Nada em troca

Vivemos na expectativa do que nossas ações poderão provocar, não é verdade? Aliás só decidimos por algo quando temos aquela certeza de que seremos de alguma forma beneficiados pela nossa escolha. Mas viver assim, sempre na expectativa do que poderemos ter quando decidirmos ser é uma grande tolice que nos faz desperdiçar tempo e oportunidade. A graça da vida está em ser surpreendido por suas curvas e esquinas.

“Ouça, Virgínia, é preciso amar o inútil.

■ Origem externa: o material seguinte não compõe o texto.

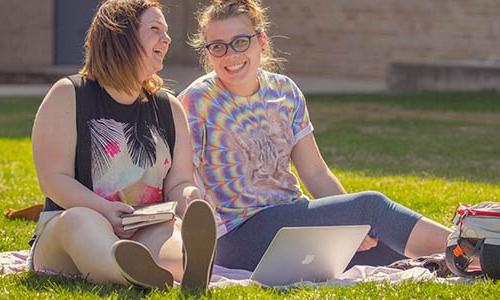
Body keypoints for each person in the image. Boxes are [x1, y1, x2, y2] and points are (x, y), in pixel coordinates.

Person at [178, 0, 453, 272]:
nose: (230, 55)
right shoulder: (196, 102)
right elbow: (181, 180)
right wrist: (358, 216)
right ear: (208, 52)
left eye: (240, 42)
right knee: (373, 207)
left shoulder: (285, 91)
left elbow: (316, 174)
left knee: (387, 241)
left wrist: (354, 226)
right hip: (238, 236)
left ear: (261, 41)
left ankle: (471, 259)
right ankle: (475, 249)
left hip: (293, 217)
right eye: (217, 47)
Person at [30, 0, 216, 290]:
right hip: (73, 228)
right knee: (80, 221)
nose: (166, 40)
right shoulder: (69, 95)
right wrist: (104, 209)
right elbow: (54, 180)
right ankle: (128, 272)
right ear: (120, 35)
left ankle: (184, 267)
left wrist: (189, 196)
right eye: (155, 29)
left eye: (166, 32)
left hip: (142, 227)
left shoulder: (169, 107)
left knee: (167, 232)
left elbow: (179, 181)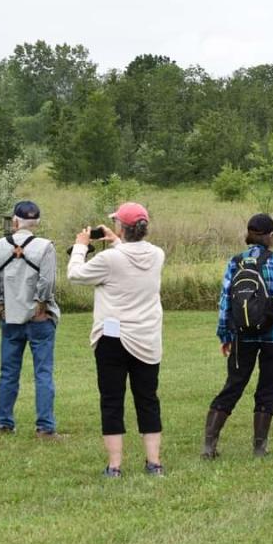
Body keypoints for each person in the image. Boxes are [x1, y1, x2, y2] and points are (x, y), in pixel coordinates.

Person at [202, 213, 273, 459]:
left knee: (233, 385)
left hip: (242, 334)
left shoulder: (236, 261)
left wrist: (225, 334)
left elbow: (225, 301)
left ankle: (209, 445)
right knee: (267, 389)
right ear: (268, 236)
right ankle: (259, 447)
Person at [67, 202, 165, 476]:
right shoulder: (157, 254)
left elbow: (75, 274)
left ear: (122, 227)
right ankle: (154, 462)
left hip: (113, 338)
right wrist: (117, 242)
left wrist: (80, 246)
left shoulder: (110, 259)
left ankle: (115, 465)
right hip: (146, 337)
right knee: (148, 399)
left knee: (112, 399)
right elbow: (130, 260)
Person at [0, 201, 61, 438]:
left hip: (10, 317)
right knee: (43, 372)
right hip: (39, 318)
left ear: (15, 221)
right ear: (37, 223)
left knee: (8, 372)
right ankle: (45, 426)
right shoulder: (45, 247)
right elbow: (48, 281)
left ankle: (4, 423)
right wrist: (41, 305)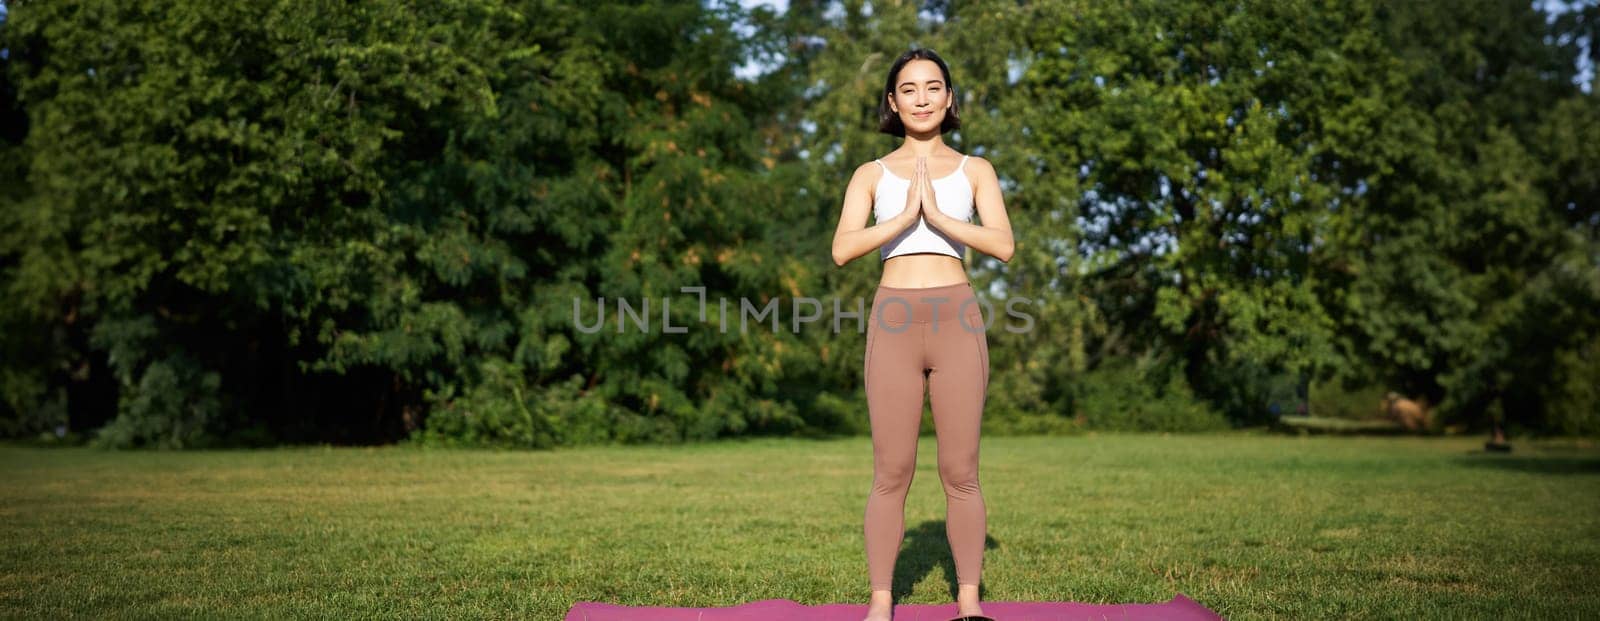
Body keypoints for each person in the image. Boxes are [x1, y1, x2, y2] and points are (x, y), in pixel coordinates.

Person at [830, 48, 1014, 621]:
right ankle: (880, 604)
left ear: (950, 97)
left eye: (933, 88)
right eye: (908, 89)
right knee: (891, 472)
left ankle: (969, 604)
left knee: (961, 472)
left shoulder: (976, 169)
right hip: (894, 320)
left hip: (956, 318)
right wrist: (904, 217)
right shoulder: (871, 174)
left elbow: (1003, 245)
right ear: (892, 102)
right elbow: (841, 250)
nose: (922, 98)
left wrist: (939, 217)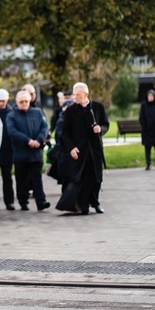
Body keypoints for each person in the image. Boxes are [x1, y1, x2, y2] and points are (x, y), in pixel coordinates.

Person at [56, 82, 109, 215]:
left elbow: (105, 124)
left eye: (78, 95)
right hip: (79, 150)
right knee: (82, 178)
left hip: (95, 149)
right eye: (74, 95)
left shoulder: (97, 107)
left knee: (97, 178)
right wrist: (71, 148)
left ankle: (95, 202)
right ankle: (83, 205)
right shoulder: (71, 111)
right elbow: (65, 133)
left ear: (86, 94)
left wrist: (100, 129)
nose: (75, 98)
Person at [7, 90, 51, 211]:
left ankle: (41, 202)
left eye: (26, 101)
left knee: (37, 178)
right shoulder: (12, 115)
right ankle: (23, 201)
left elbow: (44, 126)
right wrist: (28, 141)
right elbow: (12, 131)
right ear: (17, 102)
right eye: (21, 102)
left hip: (36, 152)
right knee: (22, 179)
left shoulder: (37, 112)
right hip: (21, 153)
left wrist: (40, 140)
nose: (24, 103)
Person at [0, 89, 15, 213]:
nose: (1, 104)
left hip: (7, 149)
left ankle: (9, 201)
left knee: (7, 177)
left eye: (3, 101)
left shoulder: (11, 112)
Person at [139, 89, 155, 171]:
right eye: (149, 96)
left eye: (151, 96)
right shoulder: (144, 105)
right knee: (147, 148)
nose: (150, 97)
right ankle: (148, 163)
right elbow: (141, 117)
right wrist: (145, 126)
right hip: (146, 130)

Criar pombos sem pensar em comê-los, plantar roseiras sem pensar em colher as rosas, escrever sem pensar em publicar, fazer coisas assim, sem esperar nada em troca” (Lygia Fagundes Telles).

O fato é que vivemos em função da repercussão. “Como assim, plantar roseiras sem querer colher as rosas?”. Você pode ter pensado. “Não estaria a graça da coisa em depois poder ostentar o que fomos capazes de fazer?”. Também pode ter sido um pensamento. Mas não. Nada disso importa. Viver em função dos aplausos e dos tapinhas nas costas é uma coisa inútil, medíocre e que nos faz perder tempo. Precisamos viver pelo prazer de viver. Sem esperar nada em troca.

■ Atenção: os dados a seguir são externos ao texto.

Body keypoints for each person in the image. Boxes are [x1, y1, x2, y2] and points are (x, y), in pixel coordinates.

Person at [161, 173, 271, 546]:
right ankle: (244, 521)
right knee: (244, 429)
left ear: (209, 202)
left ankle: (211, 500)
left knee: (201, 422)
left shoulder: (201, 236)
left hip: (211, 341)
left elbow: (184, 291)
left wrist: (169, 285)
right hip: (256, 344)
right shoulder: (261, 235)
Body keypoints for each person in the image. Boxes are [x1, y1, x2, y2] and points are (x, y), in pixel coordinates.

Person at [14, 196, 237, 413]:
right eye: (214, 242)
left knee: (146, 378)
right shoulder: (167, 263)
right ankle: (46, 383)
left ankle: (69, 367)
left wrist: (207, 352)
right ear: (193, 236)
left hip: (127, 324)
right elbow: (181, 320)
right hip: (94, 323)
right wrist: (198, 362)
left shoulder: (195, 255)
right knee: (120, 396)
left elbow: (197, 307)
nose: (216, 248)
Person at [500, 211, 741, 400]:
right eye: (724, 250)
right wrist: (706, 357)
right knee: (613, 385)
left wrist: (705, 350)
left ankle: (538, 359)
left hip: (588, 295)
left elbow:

Porque quando vivemos na expectativa do que poderemos obter a partir dos nossos passos, vivemos uma constante frustração. Quanto mais nos esforçamos mais parece que fracassamos em nosso objetivo. Mas isso porque estamos vivendo do jeito errado. Quem disse que a vida tem que nos dar algo? Quem disse que as palavras escritas precisam, necessariamente, serem lidas e replicadas? Às vezes só precisamos que nossos sentimentos sejam colocados para fora, sem altas pretensões, sem objetivos altivos, apenas para que nossa alma se alivie. E além de a vida não ter que nos devolver coisa alguma, somos nós que precisamos oferecer algo a ela. O que você tem oferecido ao universo? Expectativas ou concretudes?

E quando fazemos coisas sem esperar nada em troca, acabamos nos permitindo às surpresas da estrada. “Só amarei se for amado. Só abraçarei se for abraçado. Só ajudarei se for ajudado”. E assim ninguém ama, ninguém abraça, ninguém ajuda. E todo mundo se isola em suas ilhas de expectativas irreais, inalcançáveis, ilusórias. Ao contrário, quem ama por amar, quem abraça por abraçar, quem ajuda por ajudar, pode acabar surpreendido quando um amor lhe for devolvido, um abraço for retribuído, uma ajuda for agradecida. Porque é na falta da expectativa que a gente se surpreende.

Porque a expectativa gera ansiedade. “Como será amanhã? Como será depois? Como estarei no futuro?”. E a ansiedade gera preocupação. “E se não for bom? E se der errado? E se não for como eu gostaria?”. Mas a aceitação é paciente e compreensiva. “Não importa que o amor que eu tenha compartilhado não me tenha sido devolvido hoje, o que importa é que alguém o sentiu”. Parece um ideal humano distante demais da nossa realidade? Experimente fazer algo sem a expectativa do depois. Apenas faça por fazer. Faça porque é de você. Faça porque é da sua essência. E nunca mais se preocupe com o amargo sabor da falta de reciprocidade. Porque ao não esperarmos nada em troca, entendemos uma coisa: emanamos ao universo aquilo que temos dentro de nós. Se estivermos ocos, nada emanaremos. Mas se estivermos enriquecidos, as estrelas brilharão junto a nós. E as surpresas virão. Naturalmente.